* [WORK REQUIRED] Format the lines below as a numbered list, omitting any blank lines.

* * *

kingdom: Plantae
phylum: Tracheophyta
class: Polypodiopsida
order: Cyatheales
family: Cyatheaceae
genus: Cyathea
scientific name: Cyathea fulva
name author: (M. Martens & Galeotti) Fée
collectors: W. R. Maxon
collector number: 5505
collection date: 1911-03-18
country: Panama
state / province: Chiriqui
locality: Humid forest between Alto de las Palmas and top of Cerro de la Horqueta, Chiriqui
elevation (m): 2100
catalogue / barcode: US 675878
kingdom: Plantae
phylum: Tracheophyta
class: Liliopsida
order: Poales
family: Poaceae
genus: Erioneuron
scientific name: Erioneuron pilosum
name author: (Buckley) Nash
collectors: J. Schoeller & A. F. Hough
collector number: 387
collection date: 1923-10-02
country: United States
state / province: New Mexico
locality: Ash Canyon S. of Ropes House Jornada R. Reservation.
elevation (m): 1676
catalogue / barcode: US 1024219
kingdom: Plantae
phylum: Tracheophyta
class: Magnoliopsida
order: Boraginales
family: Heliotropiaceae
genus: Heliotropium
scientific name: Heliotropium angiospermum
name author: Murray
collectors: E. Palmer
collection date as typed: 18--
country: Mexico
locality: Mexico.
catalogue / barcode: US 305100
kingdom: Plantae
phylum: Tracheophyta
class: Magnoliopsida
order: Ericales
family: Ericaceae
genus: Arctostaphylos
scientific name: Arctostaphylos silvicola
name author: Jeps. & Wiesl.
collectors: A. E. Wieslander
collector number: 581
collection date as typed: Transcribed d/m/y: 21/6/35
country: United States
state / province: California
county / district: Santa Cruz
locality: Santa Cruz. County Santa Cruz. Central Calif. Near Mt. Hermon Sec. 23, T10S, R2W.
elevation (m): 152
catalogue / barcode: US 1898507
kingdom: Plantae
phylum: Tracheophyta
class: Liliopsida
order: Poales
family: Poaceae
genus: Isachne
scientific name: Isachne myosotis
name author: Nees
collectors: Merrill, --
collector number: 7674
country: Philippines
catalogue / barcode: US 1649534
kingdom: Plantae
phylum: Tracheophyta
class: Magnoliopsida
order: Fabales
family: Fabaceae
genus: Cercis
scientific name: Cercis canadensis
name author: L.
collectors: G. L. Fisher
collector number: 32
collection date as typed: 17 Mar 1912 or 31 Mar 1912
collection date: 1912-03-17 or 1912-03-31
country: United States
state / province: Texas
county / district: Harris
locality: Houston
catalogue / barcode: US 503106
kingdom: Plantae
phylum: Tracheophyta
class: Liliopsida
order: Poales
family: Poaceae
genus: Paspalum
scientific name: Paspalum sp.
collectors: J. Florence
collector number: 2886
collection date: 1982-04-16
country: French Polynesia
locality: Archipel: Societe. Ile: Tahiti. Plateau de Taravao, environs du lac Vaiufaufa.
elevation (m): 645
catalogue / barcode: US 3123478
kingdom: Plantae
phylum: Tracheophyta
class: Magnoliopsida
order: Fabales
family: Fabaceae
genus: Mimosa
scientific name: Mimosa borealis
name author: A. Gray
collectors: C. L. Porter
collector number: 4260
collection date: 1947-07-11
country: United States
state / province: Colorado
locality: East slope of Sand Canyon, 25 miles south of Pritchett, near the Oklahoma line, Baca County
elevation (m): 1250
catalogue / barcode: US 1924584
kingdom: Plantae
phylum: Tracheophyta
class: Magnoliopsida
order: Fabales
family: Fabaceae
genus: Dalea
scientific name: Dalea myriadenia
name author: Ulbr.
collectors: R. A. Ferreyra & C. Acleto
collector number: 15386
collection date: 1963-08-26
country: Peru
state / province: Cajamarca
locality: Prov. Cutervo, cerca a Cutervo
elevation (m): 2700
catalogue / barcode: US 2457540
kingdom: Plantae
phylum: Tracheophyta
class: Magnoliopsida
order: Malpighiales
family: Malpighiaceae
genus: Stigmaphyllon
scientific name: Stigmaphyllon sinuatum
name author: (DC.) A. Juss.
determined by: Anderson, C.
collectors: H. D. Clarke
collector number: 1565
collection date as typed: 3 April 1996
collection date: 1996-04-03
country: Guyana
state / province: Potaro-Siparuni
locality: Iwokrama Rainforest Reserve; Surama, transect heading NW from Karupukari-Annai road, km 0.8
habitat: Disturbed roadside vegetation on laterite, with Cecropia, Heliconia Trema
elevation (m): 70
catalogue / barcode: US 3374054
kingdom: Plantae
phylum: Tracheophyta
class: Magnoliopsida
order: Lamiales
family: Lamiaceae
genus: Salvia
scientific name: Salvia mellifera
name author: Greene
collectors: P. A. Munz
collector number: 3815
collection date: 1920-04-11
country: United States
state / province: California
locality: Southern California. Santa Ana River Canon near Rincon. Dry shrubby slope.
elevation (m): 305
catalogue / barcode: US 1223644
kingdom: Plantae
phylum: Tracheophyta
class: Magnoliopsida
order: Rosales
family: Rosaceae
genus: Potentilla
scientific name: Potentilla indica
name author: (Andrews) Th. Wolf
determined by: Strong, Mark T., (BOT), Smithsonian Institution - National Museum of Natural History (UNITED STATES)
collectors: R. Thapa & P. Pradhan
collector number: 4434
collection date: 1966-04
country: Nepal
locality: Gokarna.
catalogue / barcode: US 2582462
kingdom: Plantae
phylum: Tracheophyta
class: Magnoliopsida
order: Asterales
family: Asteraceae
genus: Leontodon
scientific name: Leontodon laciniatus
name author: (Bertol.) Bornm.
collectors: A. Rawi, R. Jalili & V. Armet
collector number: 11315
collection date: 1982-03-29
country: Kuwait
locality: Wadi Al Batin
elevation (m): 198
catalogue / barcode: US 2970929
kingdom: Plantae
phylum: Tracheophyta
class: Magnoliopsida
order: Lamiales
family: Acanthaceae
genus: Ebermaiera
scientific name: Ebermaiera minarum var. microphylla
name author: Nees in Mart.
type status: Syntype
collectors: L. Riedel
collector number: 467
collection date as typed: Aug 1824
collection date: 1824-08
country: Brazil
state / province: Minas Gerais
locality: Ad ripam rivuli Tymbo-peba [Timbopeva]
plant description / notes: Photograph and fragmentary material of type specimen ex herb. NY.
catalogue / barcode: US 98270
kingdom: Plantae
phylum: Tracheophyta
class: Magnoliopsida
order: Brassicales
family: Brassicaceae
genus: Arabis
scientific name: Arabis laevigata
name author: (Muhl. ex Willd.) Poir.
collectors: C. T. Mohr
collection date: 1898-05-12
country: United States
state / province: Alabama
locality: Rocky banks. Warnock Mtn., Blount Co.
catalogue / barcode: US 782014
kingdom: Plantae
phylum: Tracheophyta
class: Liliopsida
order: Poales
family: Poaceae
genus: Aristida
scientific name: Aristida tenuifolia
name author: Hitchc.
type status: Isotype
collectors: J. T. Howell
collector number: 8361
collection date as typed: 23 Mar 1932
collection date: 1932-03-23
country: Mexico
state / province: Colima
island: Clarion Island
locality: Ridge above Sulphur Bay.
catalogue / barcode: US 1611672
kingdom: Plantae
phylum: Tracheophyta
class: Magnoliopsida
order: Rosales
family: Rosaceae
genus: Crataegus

* * *

* [OUTPUT OF THE EXERCISE]
1. kingdom: Plantae
2. phylum: Tracheophyta
3. class: Polypodiopsida
4. order: Cyatheales
5. family: Cyatheaceae
6. genus: Cyathea
7. scientific name: Cyathea fulva
8. name author: (M. Martens & Galeotti) Fée
9. collectors: W. R. Maxon
10. collector number: 5505
11. collection date: 1911-03-18
12. country: Panama
13. state / province: Chiriqui
14. locality: Humid forest between Alto de las Palmas and top of Cerro de la Horqueta, Chiriqui
15. elevation (m): 2100
16. catalogue / barcode: US 675878
17. kingdom: Plantae
18. phylum: Tracheophyta
19. class: Liliopsida
20. order: Poales
21. family: Poaceae
22. genus: Erioneuron
23. scientific name: Erioneuron pilosum
24. name author: (Buckley) Nash
25. collectors: J. Schoeller & A. F. Hough
26. collector number: 387
27. collection date: 1923-10-02
28. country: United States
29. state / province: New Mexico
30. locality: Ash Canyon S. of Ropes House Jornada R. Reservation.
31. elevation (m): 1676
32. catalogue / barcode: US 1024219
33. kingdom: Plantae
34. phylum: Tracheophyta
35. class: Magnoliopsida
36. order: Boraginales
37. family: Heliotropiaceae
38. genus: Heliotropium
39. scientific name: Heliotropium angiospermum
40. name author: Murray
41. collectors: E. Palmer
42. collection date as typed: 18--
43. country: Mexico
44. locality: Mexico.
45. catalogue / barcode: US 305100
46. kingdom: Plantae
47. phylum: Tracheophyta
48. class: Magnoliopsida
49. order: Ericales
50. family: Ericaceae
51. genus: Arctostaphylos
52. scientific name: Arctostaphylos silvicola
53. name author: Jeps. & Wiesl.
54. collectors: A. E. Wieslander
55. collector number: 581
56. collection date as typed: Transcribed d/m/y: 21/6/35
57. country: United States
58. state / province: California
59. county / district: Santa Cruz
60. locality: Santa Cruz. County Santa Cruz. Central Calif. Near Mt. Hermon Sec. 23, T10S, R2W.
61. elevation (m): 152
62. catalogue / barcode: US 1898507
63. kingdom: Plantae
64. phylum: Tracheophyta
65. class: Liliopsida
66. order: Poales
67. family: Poaceae
68. genus: Isachne
69. scientific name: Isachne myosotis
70. name author: Nees
71. collectors: Merrill, --
72. collector number: 7674
73. country: Philippines
74. catalogue / barcode: US 1649534
75. kingdom: Plantae
76. phylum: Tracheophyta
77. class: Magnoliopsida
78. order: Fabales
79. family: Fabaceae
80. genus: Cercis
81. scientific name: Cercis canadensis
82. name author: L.
83. collectors: G. L. Fisher
84. collector number: 32
85. collection date as typed: 17 Mar 1912 or 31 Mar 1912
86. collection date: 1912-03-17 or 1912-03-31
87. country: United States
88. state / province: Texas
89. county / district: Harris
90. locality: Houston
91. catalogue / barcode: US 503106
92. kingdom: Plantae
93. phylum: Tracheophyta
94. class: Liliopsida
95. order: Poales
96. family: Poaceae
97. genus: Paspalum
98. scientific name: Paspalum sp.
99. collectors: J. Florence
100. collector number: 2886
101. collection date: 1982-04-16
102. country: French Polynesia
103. locality: Archipel: Societe. Ile: Tahiti. Plateau de Taravao, environs du lac Vaiufaufa.
104. elevation (m): 645
105. catalogue / barcode: US 3123478
106. kingdom: Plantae
107. phylum: Tracheophyta
108. class: Magnoliopsida
109. order: Fabales
110. family: Fabaceae
111. genus: Mimosa
112. scientific name: Mimosa borealis
113. name author: A. Gray
114. collectors: C. L. Porter
115. collector number: 4260
116. collection date: 1947-07-11
117. country: United States
118. state / province: Colorado
119. locality: East slope of Sand Canyon, 25 miles south of Pritchett, near the Oklahoma line, Baca County
120. elevation (m): 1250
121. catalogue / barcode: US 1924584
122. kingdom: Plantae
123. phylum: Tracheophyta
124. class: Magnoliopsida
125. order: Fabales
126. family: Fabaceae
127. genus: Dalea
128. scientific name: Dalea myriadenia
129. name author: Ulbr.
130. collectors: R. A. Ferreyra & C. Acleto
131. collector number: 15386
132. collection date: 1963-08-26
133. country: Peru
134. state / province: Cajamarca
135. locality: Prov. Cutervo, cerca a Cutervo
136. elevation (m): 2700
137. catalogue / barcode: US 2457540
138. kingdom: Plantae
139. phylum: Tracheophyta
140. class: Magnoliopsida
141. order: Malpighiales
142. family: Malpighiaceae
143. genus: Stigmaphyllon
144. scientific name: Stigmaphyllon sinuatum
145. name author: (DC.) A. Juss.
146. determined by: Anderson, C.
147. collectors: H. D. Clarke
148. collector number: 1565
149. collection date as typed: 3 April 1996
150. collection date: 1996-04-03
151. country: Guyana
152. state / province: Potaro-Siparuni
153. locality: Iwokrama Rainforest Reserve; Surama, transect heading NW from Karupukari-Annai road, km 0.8
154. habitat: Disturbed roadside vegetation on laterite, with Cecropia, Heliconia Trema
155. elevation (m): 70
156. catalogue / barcode: US 3374054
157. kingdom: Plantae
158. phylum: Tracheophyta
159. class: Magnoliopsida
160. order: Lamiales
161. family: Lamiaceae
162. genus: Salvia
163. scientific name: Salvia mellifera
164. name author: Greene
165. collectors: P. A. Munz
166. collector number: 3815
167. collection date: 1920-04-11
168. country: United States
169. state / province: California
170. locality: Southern California. Santa Ana River Canon near Rincon. Dry shrubby slope.
171. elevation (m): 305
172. catalogue / barcode: US 1223644
173. kingdom: Plantae
174. phylum: Tracheophyta
175. class: Magnoliopsida
176. order: Rosales
177. family: Rosaceae
178. genus: Potentilla
179. scientific name: Potentilla indica
180. name author: (Andrews) Th. Wolf
181. determined by: Strong, Mark T., (BOT), Smithsonian Institution - National Museum of Natural History (UNITED STATES)
182. collectors: R. Thapa & P. Pradhan
183. collector number: 4434
184. collection date: 1966-04
185. country: Nepal
186. locality: Gokarna.
187. catalogue / barcode: US 2582462
188. kingdom: Plantae
189. phylum: Tracheophyta
190. class: Magnoliopsida
191. order: Asterales
192. family: Asteraceae
193. genus: Leontodon
194. scientific name: Leontodon laciniatus
195. name author: (Bertol.) Bornm.
196. collectors: A. Rawi, R. Jalili & V. Armet
197. collector number: 11315
198. collection date: 1982-03-29
199. country: Kuwait
200. locality: Wadi Al Batin
201. elevation (m): 198
202. catalogue / barcode: US 2970929
203. kingdom: Plantae
204. phylum: Tracheophyta
205. class: Magnoliopsida
206. order: Lamiales
207. family: Acanthaceae
208. genus: Ebermaiera
209. scientific name: Ebermaiera minarum var. microphylla
210. name author: Nees in Mart.
211. type status: Syntype
212. collectors: L. Riedel
213. collector number: 467
214. collection date as typed: Aug 1824
215. collection date: 1824-08
216. country: Brazil
217. state / province: Minas Gerais
218. locality: Ad ripam rivuli Tymbo-peba [Timbopeva]
219. plant description / notes: Photograph and fragmentary material of type specimen ex herb. NY.
220. catalogue / barcode: US 98270
221. kingdom: Plantae
222. phylum: Tracheophyta
223. class: Magnoliopsida
224. order: Brassicales
225. family: Brassicaceae
226. genus: Arabis
227. scientific name: Arabis laevigata
228. name author: (Muhl. ex Willd.) Poir.
229. collectors: C. T. Mohr
230. collection date: 1898-05-12
231. country: United States
232. state / province: Alabama
233. locality: Rocky banks. Warnock Mtn., Blount Co.
234. catalogue / barcode: US 782014
235. kingdom: Plantae
236. phylum: Tracheophyta
237. class: Liliopsida
238. order: Poales
239. family: Poaceae
240. genus: Aristida
241. scientific name: Aristida tenuifolia
242. name author: Hitchc.
243. type status: Isotype
244. collectors: J. T. Howell
245. collector number: 8361
246. collection date as typed: 23 Mar 1932
247. collection date: 1932-03-23
248. country: Mexico
249. state / province: Colima
250. island: Clarion Island
251. locality: Ridge above Sulphur Bay.
252. catalogue / barcode: US 1611672
253. kingdom: Plantae
254. phylum: Tracheophyta
255. class: Magnoliopsida
256. order: Rosales
257. family: Rosaceae
258. genus: Crataegus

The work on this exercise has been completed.